We have organized the papers and dataset addresses of the datasets in chronological order, including representative Text2SQL datasets in recent years. Among them, representatives of the evaluation set: Spider, BIRD-SQL, we have also associated the leaderboard in our list.
Next, I will focus on introducing the latest dataset in 2025, and will continue to collect and bring the latest information to everyone.

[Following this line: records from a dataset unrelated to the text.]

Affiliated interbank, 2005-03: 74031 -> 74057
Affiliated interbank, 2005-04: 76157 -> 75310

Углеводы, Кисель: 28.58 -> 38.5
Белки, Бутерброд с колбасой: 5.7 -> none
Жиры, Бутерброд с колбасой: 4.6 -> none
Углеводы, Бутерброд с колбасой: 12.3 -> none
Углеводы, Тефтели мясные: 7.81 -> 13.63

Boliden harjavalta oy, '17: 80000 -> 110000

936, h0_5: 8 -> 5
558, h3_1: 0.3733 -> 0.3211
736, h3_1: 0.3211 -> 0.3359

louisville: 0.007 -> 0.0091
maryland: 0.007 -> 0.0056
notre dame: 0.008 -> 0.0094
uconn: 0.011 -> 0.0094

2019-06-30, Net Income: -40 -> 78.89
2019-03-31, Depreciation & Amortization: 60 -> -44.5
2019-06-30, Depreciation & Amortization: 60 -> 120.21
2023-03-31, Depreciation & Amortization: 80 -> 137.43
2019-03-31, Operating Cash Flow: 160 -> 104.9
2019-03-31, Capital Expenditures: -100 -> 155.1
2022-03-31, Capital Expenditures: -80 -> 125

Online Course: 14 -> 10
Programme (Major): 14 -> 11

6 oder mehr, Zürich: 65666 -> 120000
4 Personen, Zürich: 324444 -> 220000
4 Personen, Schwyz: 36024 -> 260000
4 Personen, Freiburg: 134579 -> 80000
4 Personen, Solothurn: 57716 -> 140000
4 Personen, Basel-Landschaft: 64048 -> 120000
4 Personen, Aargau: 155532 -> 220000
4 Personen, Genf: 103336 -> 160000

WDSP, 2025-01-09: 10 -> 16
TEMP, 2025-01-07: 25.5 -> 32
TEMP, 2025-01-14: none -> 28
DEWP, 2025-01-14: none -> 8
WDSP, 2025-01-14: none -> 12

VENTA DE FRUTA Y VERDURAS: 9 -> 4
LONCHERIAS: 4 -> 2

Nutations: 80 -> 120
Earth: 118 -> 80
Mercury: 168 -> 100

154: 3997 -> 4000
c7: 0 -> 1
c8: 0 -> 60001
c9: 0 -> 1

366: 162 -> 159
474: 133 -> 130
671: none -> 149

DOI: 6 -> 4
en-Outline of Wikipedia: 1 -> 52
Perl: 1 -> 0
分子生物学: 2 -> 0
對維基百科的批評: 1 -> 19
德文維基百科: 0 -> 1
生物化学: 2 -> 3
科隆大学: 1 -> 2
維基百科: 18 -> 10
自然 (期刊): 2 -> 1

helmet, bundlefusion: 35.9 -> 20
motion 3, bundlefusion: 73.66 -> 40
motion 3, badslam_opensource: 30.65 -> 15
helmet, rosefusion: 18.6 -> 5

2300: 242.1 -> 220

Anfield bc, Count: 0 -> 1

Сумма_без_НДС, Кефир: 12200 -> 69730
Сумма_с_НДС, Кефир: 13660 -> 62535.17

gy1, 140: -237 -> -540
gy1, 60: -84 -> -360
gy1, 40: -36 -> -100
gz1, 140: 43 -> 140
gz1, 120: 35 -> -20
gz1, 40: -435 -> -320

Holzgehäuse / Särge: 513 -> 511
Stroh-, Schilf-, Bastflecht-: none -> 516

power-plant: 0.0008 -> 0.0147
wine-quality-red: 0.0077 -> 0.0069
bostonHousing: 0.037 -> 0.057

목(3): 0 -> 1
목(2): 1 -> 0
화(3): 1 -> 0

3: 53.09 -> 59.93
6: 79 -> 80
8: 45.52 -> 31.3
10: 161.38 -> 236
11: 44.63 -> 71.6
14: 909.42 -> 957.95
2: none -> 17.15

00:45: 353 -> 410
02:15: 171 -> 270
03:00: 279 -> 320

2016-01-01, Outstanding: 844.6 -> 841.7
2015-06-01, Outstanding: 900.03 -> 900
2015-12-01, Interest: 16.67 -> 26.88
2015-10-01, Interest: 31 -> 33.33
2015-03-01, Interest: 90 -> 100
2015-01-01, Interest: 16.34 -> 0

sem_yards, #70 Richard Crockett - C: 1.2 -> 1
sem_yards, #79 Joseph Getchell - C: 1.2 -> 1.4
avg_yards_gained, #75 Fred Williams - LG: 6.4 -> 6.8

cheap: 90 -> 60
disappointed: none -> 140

Introduction to New Datasets
NL2SQL-Bugs
NL2SQL-BUGs is the first benchmark dataset focusing on detecting semantic errors in NL2SQL translation, aiming to solve the problem that the SQL queries generated by existing models have semantic errors that are not recognized by the system. This dataset constructs a two-level classification system (9 categories and 31 subcategories) through expert annotation, containing 2,018 instances (with error annotations). Experiments found that the current large model's average detection accuracy is only 75.16%, and successfully identified 122 existing annotation errors in the BIRD and Spider benchmarks. This achievement provides an important validation set for error detection and correction of NL2SQL systems.
OmniSQL
SynSQL-2.5M is the dataset released in the OmniSQL paper, which the author believes is currently the largest cross-domain text-to-SQL synthetic dataset. It is built using pure synthetic data technology, containing 2.5 million high-quality samples, covering 16,583 databases and a large number of diverse SQL syntax structures. This dataset is generated based on open-source large models, providing high-quality data that can be directly used for training, and is open under the Apache 2.0 license. The OmniSQL series of large models (7B/14B/32B) are also released. Developers can also use this dataset to train their own models.
TINYSQL
TinySQL is a progressive text-to-SQL dataset aimed at solving the problem that existing SQL datasets are too complex and not suitable for mechanism interpretability research. By controlling the complexity of SQL commands and language variants, it provides query tasks from basic to advanced levels, supporting model behavior analysis. This dataset helps researchers understand how Transformers learn and generate SQL queries, and evaluate the reliability of interpretability methods. Application scenarios include model mechanism analysis, interpretability technology verification, and improvement of synthetic dataset design.